**CONSIGNA**
Escribe sin ningún cambio el fragmento de la nota sobre la reforma constitucional salvadoreña que va desde "A pesar de ello, organizaciones" hasta "a personas inocentes.", ambos incluidos.

**TEXTO EXTRAÍDO**
===============
El Congreso salvadoreño aprobó una reforma constitucional que elimina el límite máximo de 60 años de prisión para ciertos delitos graves y mantiene a esos criminales en prisión de por vida.
TRES CLAVES:
1. La reforma fue aprobada por 59 de 60 diputados y elimina la prohibición de penas perpetuas.
2. El régimen de excepción vigente ha dejado 91.500 detenidos sin orden judicial por supuesta vinculación con pandillas.
3. Organizaciones internacionales denuncian violaciones a derechos humanos y juicios masivos sin garantías.
La medida fue aprobada casi por unanimidad en el Congreso, en medio de un régimen de excepción que ha permitido la detención masiva de personas acusadas de pertenecer a pandillas, sin orden judicial ni procesos individuales adecuados.
El gobierno de Nayib Bukele sostiene que esta política es necesaria para mantener la seguridad y reducir la violencia, que descendió a niveles históricos.
A pesar de ello, organizaciones de derechos humanos denuncian que el gobierno de Bukele cometió graves violaciones incluyendo muertes en prisión y desapariciones forzadas, además de juicios masivos que han afectado, también, a personas inocentes.
El Salvador tiene la mayor tasa de encarcelamiento del mundo, con unos 1.700 presos por cada 100.000 habitantes.
===============
**ENTRADAS DEL CONJUNTO**
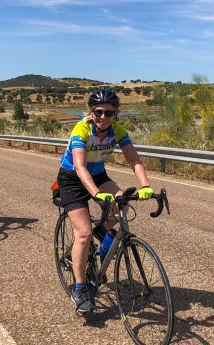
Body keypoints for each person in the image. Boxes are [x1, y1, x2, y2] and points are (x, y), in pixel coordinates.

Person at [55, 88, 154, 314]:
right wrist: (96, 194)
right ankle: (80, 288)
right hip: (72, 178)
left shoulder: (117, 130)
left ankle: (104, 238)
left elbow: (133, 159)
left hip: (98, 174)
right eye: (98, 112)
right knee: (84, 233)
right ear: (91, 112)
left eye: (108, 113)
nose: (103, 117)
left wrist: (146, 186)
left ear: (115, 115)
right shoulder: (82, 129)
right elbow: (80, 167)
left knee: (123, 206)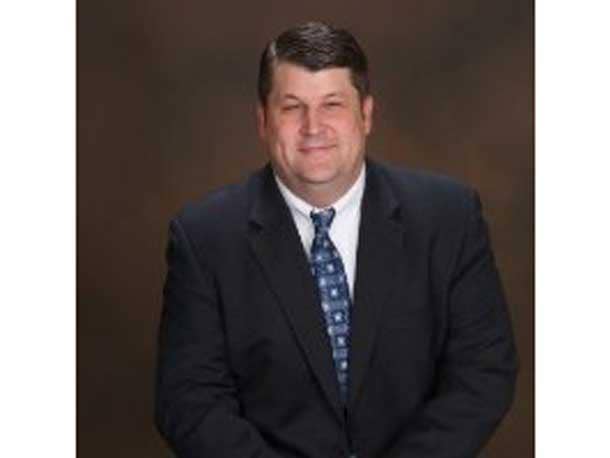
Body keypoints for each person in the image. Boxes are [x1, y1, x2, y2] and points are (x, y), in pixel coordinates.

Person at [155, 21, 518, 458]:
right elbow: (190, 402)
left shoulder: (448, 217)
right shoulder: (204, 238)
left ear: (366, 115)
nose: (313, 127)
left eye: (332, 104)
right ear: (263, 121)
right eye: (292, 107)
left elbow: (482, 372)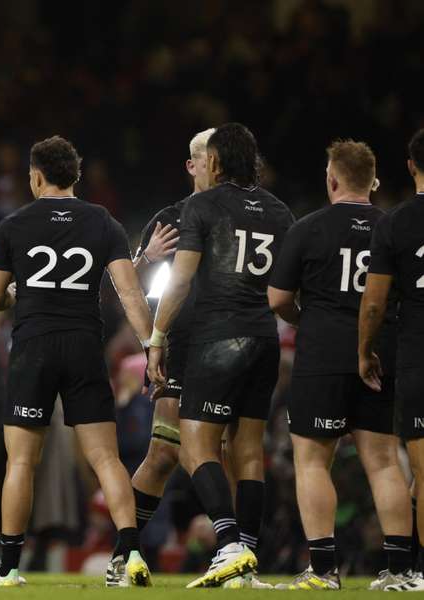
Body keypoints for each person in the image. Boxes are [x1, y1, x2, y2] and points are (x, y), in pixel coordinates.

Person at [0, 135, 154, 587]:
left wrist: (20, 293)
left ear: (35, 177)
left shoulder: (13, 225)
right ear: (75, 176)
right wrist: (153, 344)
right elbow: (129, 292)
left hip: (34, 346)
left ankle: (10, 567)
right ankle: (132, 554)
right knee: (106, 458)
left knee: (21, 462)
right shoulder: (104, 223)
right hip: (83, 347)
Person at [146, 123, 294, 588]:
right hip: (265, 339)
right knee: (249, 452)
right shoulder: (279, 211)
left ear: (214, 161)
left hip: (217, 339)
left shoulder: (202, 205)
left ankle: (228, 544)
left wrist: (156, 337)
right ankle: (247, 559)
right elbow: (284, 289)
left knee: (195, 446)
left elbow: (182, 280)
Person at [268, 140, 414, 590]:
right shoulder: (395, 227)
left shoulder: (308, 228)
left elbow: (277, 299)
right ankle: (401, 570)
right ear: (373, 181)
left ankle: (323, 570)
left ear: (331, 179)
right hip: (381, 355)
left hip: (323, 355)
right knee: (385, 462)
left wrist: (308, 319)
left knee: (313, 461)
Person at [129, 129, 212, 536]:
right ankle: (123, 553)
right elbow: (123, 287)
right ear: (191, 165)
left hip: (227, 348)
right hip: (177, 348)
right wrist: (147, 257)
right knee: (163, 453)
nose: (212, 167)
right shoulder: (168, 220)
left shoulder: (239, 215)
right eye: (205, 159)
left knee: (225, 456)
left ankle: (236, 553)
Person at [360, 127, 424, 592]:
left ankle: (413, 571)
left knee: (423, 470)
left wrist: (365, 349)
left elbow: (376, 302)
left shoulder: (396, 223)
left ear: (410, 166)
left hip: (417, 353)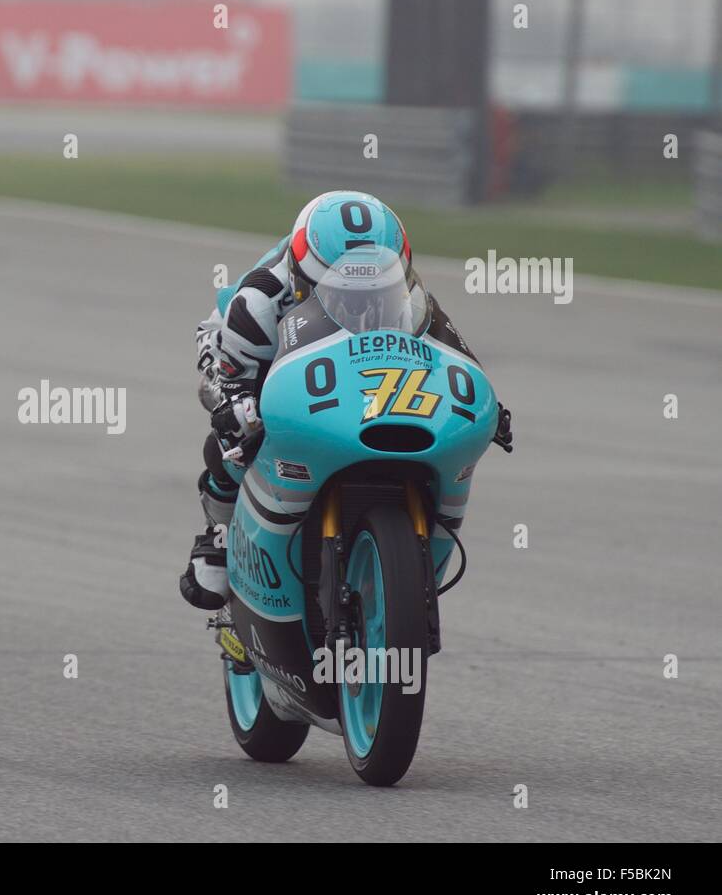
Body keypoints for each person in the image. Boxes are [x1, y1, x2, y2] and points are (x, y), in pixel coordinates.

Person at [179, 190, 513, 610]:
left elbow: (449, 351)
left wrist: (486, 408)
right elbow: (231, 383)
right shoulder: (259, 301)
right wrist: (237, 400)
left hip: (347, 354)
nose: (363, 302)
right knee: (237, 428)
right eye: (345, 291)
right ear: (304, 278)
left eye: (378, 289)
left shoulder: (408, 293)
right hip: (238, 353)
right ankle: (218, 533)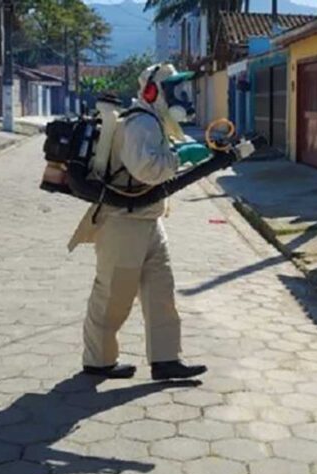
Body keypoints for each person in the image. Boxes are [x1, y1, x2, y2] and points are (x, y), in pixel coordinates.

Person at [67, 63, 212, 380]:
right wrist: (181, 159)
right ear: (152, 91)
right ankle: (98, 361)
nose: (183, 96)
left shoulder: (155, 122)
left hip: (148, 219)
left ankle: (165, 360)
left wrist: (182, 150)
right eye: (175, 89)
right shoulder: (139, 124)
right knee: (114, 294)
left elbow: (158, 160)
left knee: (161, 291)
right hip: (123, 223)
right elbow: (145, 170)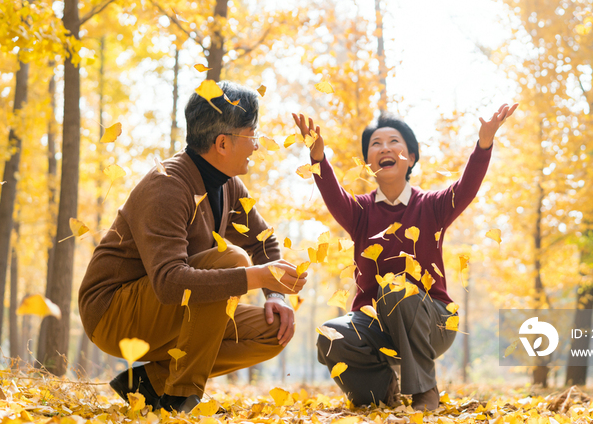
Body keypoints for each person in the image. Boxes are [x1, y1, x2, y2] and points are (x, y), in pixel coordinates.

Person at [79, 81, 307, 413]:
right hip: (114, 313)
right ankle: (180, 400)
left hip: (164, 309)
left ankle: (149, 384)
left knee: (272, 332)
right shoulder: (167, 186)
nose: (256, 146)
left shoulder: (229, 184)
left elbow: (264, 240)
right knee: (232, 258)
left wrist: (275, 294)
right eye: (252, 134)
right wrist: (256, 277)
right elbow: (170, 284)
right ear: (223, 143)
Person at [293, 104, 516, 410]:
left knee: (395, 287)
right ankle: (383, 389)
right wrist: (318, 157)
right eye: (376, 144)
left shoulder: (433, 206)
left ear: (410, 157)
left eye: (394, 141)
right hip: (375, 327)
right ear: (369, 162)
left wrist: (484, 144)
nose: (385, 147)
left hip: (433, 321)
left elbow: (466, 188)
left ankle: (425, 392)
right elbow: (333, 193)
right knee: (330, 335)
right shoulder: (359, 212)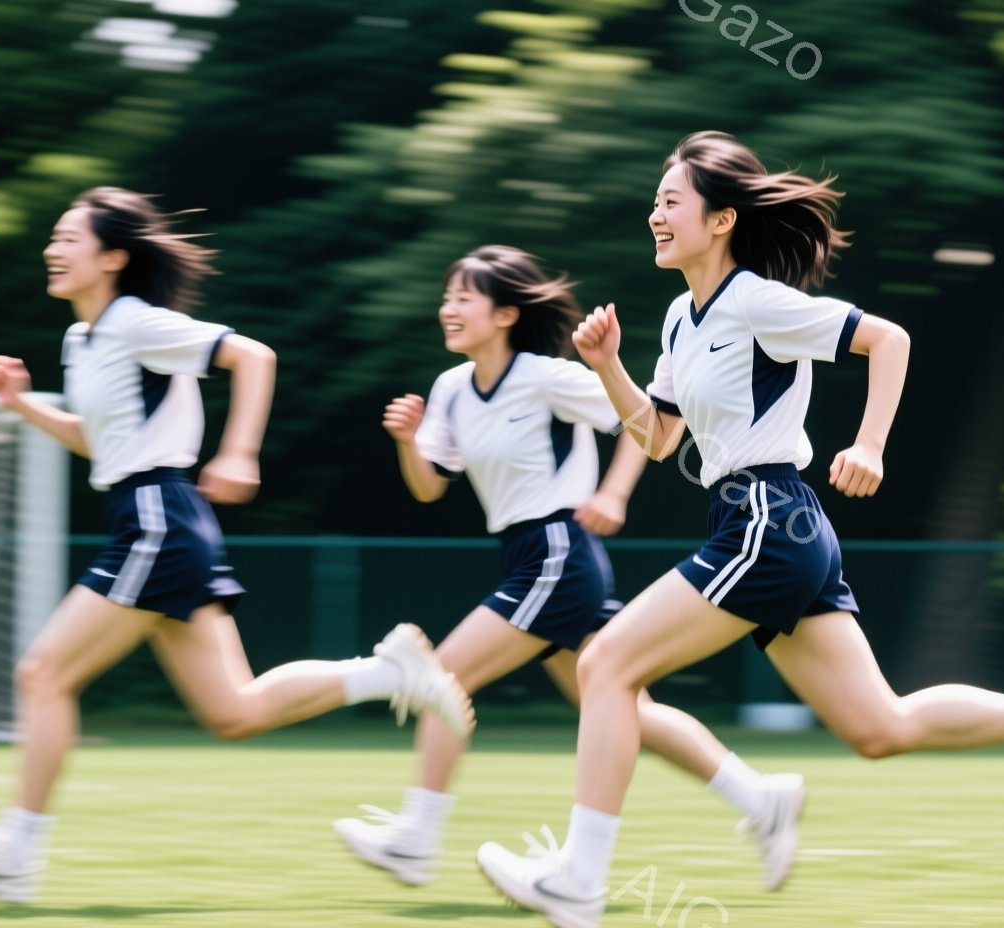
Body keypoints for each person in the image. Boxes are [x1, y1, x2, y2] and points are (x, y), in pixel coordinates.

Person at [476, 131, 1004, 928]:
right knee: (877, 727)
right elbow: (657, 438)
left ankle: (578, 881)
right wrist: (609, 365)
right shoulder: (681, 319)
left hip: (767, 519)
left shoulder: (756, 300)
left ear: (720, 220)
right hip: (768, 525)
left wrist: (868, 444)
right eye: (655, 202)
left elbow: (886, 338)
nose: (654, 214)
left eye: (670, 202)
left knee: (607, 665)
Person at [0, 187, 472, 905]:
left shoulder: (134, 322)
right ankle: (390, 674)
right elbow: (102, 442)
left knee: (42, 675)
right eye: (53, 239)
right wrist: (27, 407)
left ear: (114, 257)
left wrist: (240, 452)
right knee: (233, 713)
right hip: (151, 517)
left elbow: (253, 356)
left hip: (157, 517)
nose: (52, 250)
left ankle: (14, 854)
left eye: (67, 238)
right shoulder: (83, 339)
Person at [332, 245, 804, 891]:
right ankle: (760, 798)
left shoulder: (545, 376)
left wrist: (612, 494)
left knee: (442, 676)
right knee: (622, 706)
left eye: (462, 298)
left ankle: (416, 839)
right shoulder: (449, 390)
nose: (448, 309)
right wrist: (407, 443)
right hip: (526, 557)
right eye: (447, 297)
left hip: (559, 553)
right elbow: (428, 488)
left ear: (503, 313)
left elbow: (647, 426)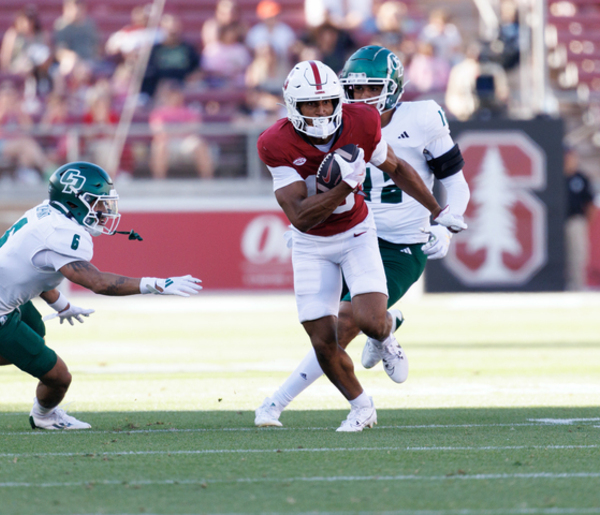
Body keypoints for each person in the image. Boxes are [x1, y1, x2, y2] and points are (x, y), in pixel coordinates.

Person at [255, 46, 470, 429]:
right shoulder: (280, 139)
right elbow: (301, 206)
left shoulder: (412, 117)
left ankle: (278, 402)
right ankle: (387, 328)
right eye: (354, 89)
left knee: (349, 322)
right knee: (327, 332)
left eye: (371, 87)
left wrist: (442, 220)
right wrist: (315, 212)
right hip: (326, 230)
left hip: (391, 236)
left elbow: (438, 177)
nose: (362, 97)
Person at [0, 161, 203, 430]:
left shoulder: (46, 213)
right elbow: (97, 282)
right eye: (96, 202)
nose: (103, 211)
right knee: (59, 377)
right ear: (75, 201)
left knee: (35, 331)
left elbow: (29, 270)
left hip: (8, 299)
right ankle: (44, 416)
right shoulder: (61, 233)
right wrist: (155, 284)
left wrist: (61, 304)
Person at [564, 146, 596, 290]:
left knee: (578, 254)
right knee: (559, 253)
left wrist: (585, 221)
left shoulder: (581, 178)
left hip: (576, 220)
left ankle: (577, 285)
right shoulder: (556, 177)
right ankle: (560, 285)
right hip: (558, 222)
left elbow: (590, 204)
===============
**RESPUESTA**
A pesar de ello, organizaciones de derechos humanos denuncian que el gobierno de Bukele cometió graves violaciones incluyendo muertes en prisión y desapariciones forzadas, además de juicios masivos que han afectado, también, a personas inocentes.